→ Provided material:
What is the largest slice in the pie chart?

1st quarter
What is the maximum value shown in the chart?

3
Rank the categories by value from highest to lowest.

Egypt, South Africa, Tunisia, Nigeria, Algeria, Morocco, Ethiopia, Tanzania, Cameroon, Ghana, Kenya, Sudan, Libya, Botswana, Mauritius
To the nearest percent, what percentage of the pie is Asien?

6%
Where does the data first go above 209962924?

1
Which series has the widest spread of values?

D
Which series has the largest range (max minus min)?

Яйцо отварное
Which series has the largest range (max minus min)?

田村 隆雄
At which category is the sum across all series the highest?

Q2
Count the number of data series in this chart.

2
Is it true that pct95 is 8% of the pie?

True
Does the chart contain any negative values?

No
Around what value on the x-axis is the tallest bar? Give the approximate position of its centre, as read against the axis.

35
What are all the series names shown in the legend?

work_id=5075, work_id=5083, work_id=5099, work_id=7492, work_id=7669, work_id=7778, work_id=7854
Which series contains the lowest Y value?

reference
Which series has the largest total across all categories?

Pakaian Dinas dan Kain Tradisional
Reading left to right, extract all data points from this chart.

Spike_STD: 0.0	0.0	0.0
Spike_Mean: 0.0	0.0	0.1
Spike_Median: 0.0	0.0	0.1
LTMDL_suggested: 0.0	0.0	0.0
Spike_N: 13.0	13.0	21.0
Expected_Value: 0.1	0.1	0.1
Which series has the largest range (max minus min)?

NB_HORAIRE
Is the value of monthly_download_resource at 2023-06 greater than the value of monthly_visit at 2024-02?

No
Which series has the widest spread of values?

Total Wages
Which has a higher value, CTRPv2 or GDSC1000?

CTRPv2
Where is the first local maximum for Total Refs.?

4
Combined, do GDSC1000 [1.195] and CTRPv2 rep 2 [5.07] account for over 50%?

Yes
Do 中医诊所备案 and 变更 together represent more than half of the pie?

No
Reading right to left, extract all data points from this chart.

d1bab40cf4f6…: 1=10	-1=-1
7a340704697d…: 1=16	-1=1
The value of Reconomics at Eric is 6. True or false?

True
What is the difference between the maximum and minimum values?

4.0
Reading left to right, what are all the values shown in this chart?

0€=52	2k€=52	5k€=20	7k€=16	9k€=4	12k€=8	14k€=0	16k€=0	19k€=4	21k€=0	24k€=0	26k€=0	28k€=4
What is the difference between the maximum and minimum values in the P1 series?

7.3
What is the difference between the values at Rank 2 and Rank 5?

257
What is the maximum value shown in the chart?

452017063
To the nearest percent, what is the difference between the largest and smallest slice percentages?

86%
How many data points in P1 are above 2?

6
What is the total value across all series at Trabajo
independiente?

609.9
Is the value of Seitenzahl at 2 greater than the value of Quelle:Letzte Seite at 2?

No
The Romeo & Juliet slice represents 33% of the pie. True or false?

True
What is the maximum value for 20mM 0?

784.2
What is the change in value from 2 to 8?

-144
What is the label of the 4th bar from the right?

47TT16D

→ Work instruction: Update the entries above so that every "chart" becomes "graph", keeping all other text the same.

→ The answer:
What is the largest slice in the pie graph?

1st quarter
What is the maximum value shown in the graph?

3
Rank the categories by value from highest to lowest.

Egypt, South Africa, Tunisia, Nigeria, Algeria, Morocco, Ethiopia, Tanzania, Cameroon, Ghana, Kenya, Sudan, Libya, Botswana, Mauritius
To the nearest percent, what percentage of the pie is Asien?

6%
Where does the data first go above 209962924?

1
Which series has the widest spread of values?

D
Which series has the largest range (max minus min)?

Яйцо отварное
Which series has the largest range (max minus min)?

田村 隆雄
At which category is the sum across all series the highest?

Q2
Count the number of data series in this graph.

2
Is it true that pct95 is 8% of the pie?

True
Does the graph contain any negative values?

No
Around what value on the x-axis is the tallest bar? Give the approximate position of its centre, as read against the axis.

35
What are all the series names shown in the legend?

work_id=5075, work_id=5083, work_id=5099, work_id=7492, work_id=7669, work_id=7778, work_id=7854
Which series contains the lowest Y value?

reference
Which series has the largest total across all categories?

Pakaian Dinas dan Kain Tradisional
Reading left to right, extract all data points from this graph.

Spike_STD: 0.0	0.0	0.0
Spike_Mean: 0.0	0.0	0.1
Spike_Median: 0.0	0.0	0.1
LTMDL_suggested: 0.0	0.0	0.0
Spike_N: 13.0	13.0	21.0
Expected_Value: 0.1	0.1	0.1
Which series has the largest range (max minus min)?

NB_HORAIRE
Is the value of monthly_download_resource at 2023-06 greater than the value of monthly_visit at 2024-02?

No
Which series has the widest spread of values?

Total Wages
Which has a higher value, CTRPv2 or GDSC1000?

CTRPv2
Where is the first local maximum for Total Refs.?

4
Combined, do GDSC1000 [1.195] and CTRPv2 rep 2 [5.07] account for over 50%?

Yes
Do 中医诊所备案 and 变更 together represent more than half of the pie?

No
Reading right to left, extract all data points from this graph.

d1bab40cf4f6…: 1=10	-1=-1
7a340704697d…: 1=16	-1=1
The value of Reconomics at Eric is 6. True or false?

True
What is the difference between the maximum and minimum values?

4.0
Reading left to right, what are all the values shown in this graph?

0€=52	2k€=52	5k€=20	7k€=16	9k€=4	12k€=8	14k€=0	16k€=0	19k€=4	21k€=0	24k€=0	26k€=0	28k€=4
What is the difference between the maximum and minimum values in the P1 series?

7.3
What is the difference between the values at Rank 2 and Rank 5?

257
What is the maximum value shown in the graph?

452017063
To the nearest percent, what is the difference between the largest and smallest slice percentages?

86%
How many data points in P1 are above 2?

6
What is the total value across all series at Trabajo
independiente?

609.9
Is the value of Seitenzahl at 2 greater than the value of Quelle:Letzte Seite at 2?

No
The Romeo & Juliet slice represents 33% of the pie. True or false?

True
What is the maximum value for 20mM 0?

784.2
What is the change in value from 2 to 8?

-144
What is the label of the 4th bar from the right?

47TT16D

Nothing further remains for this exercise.